Katherine Rohrer's research and teaching interests explore the intersection of gender and religion during the 19th- and early 20th-century South. Her book, Mistress to Missionary: Evangelical Protestant Christianity and the Evolution of a New Southern Woman, 1830-1930 will be published by Louisiana State University Press in 2025. It analyzes white women's religious expressions and actions in a South forever changed by the democratizing influences of the Second Great Awakening yet perpetually confined by long-standing beliefs in racial and sexual subordination. It examines the ways in which well-educated southern white women used the conservative institution of evangelical Protestant Christianity as an instrument through which they expanded their intellectual and professional capacities as well as their agency and impact at home and throughout the world. Secondarily, Katherine is pursuing research that studies the link between student success in the UNG Corps of Cadets and student success in history classes.

Courses Taught

  • HIST 2111 - U.S. History I
  • HIST 2112 - U.S. History II
  • HIST 3184 - New South
  • HIST 3185 - Georgia History
  • HIST 7003 - Colloquium in American History
  • HIST 3183  Old South
  • HIST 7300  Master's Thesis

Education

  • Ph.D., American History, University of Georgia, 2015
  • M.A., History, University of Georgia, 2007
  • A.B. (Magna cum laude), History & Political Science, University of Georgia, 2004

Publications

"Leaving Their Mark: Female Students, Faculty, and Leadership Organizations at the University of North Georgia, 1873-Present with Katherine Rose Adams in The University of North Georgia: Essays on the Past, Present, and Future (Dahlonega, GA: University of North Georgia Press, 2023): 23-36.

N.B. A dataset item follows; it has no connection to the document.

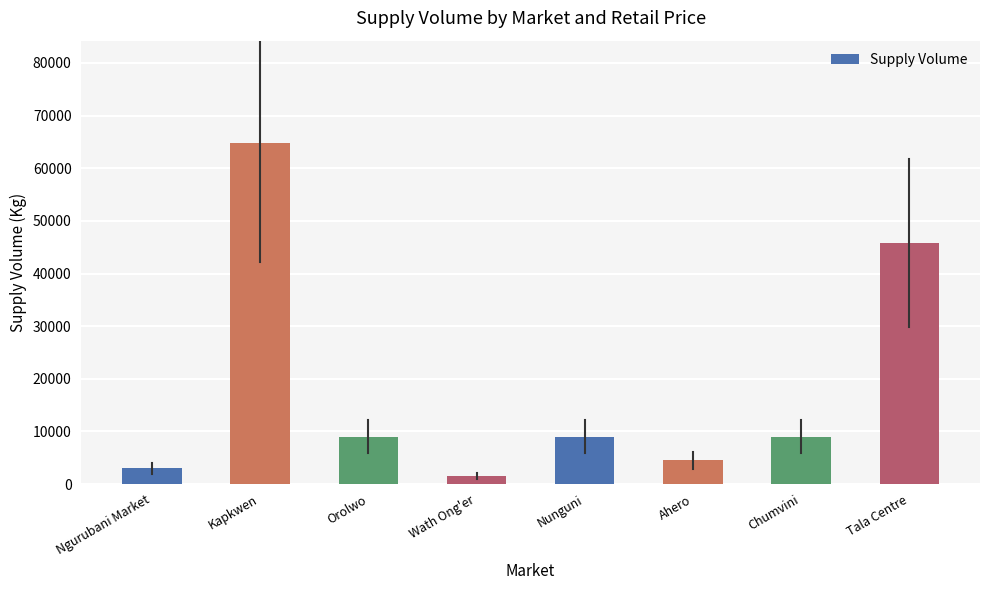

At which label does the data first exceed 9000?

Kapkwen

"Martha Wiliford Payne's (Re)constructions of Race, Gender, and Southern Identity in Missionary Liberia, 1850-1870," Journal of the Georgia Association of Historians, vol. 37(2021): 41-84.

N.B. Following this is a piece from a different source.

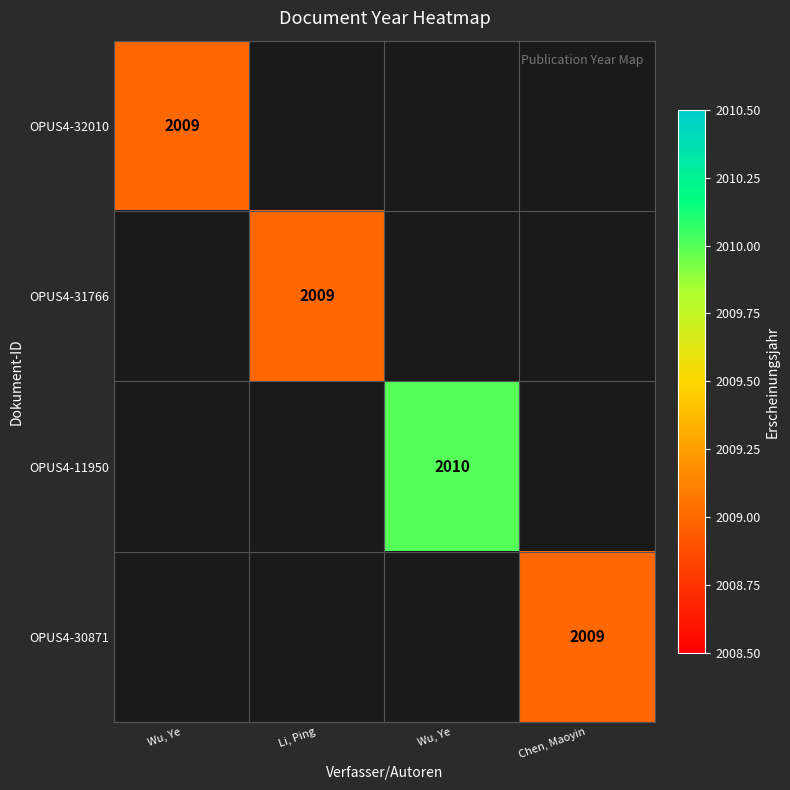

How many categories are shown in the chart?

4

"The Lucy Cobb Institute: Mildred Lewis Rutherford and her Mission to Preserve an Idealized Southern Community" in Steven E. Nash and Bruce E. Stewart, eds., Southern Communities: Identity, Conflict, and Memory in the American South (Athens: University of Georgia Press, 2019): 230-245.


"Lifting the Veil of Obscurity?: Lucy Webb Hayes, America's First 'First Lady'" in Edward O. Frantz., ed., A Companion to the Reconstruction Presidents, 1865-81 (Malden, Mass: Wiley-Blackwell, 2014): 475-496.


"Slaveholding Women and the Religious Instruction of Slaves in Post-Emancipation Memory," Journal of Southern Religion, vol. 15 (2013): 

 
Over three dozen book reviews published in Journal of Southern History, Journal of the Civil War Era, Civil War History, Journal of Southern Religion, Journal of African American History, History of Education Quarterly, Appalachian Journal, Southern Studies, Georgia Historical Quarterly, North Carolina Historical Review, Maryland Historical Review, Tennessee Historical Quarterly, ArkansasHistorical Quarterly, Journal of Mississippi History, Register of the Kentucky Historical Society, New Mexico Historical Review, and West Virginia History.